• EXERCISE INSTRUCTIONS: Where in the entries below does "shoulder" appear? Copy every line that has it.

*** INFORMATION SHOWN ***

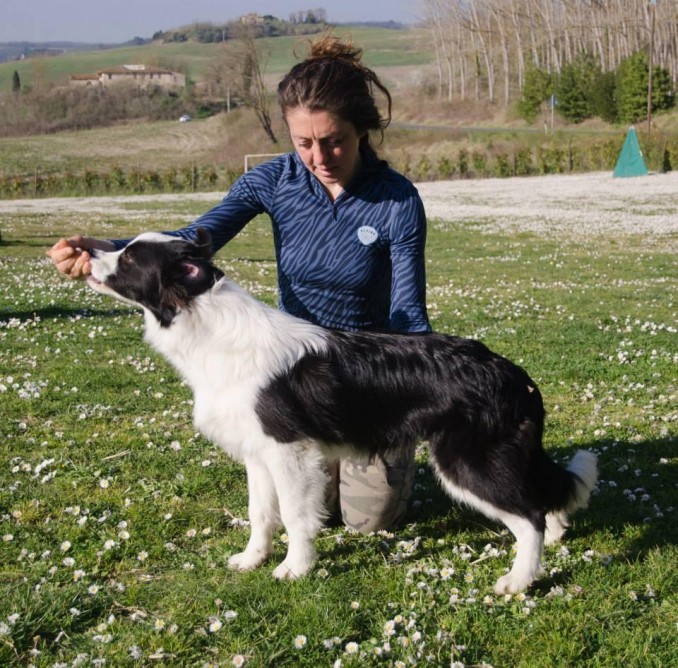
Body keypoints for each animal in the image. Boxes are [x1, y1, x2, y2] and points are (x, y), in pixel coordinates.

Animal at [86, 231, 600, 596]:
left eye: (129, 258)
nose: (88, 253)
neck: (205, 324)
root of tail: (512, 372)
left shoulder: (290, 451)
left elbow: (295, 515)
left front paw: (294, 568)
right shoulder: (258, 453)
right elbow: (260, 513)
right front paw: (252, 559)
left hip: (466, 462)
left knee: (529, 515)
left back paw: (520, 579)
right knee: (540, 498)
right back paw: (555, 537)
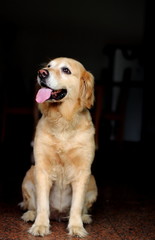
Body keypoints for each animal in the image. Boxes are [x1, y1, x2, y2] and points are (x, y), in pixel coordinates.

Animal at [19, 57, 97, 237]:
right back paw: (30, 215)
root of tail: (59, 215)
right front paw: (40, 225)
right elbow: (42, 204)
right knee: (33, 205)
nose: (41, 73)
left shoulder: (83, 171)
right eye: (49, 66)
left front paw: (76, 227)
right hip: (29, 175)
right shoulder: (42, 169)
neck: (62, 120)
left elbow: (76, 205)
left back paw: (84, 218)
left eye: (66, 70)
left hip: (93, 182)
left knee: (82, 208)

*** End of INFORMATION SHOWN ***
*** INFORMATION SHOWN ***

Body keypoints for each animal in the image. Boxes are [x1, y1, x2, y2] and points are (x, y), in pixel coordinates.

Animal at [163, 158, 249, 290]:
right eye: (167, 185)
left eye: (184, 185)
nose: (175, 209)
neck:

*** End of INFORMATION SHOWN ***
*** INFORMATION SHOWN ***

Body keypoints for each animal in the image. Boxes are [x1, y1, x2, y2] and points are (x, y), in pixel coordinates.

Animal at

*** End of INFORMATION SHOWN ***

• RESPONSE BELOW:
left shoulder: (290, 451)
right shoulder: (258, 453)
left shoulder: (83, 171)
right shoulder: (42, 169)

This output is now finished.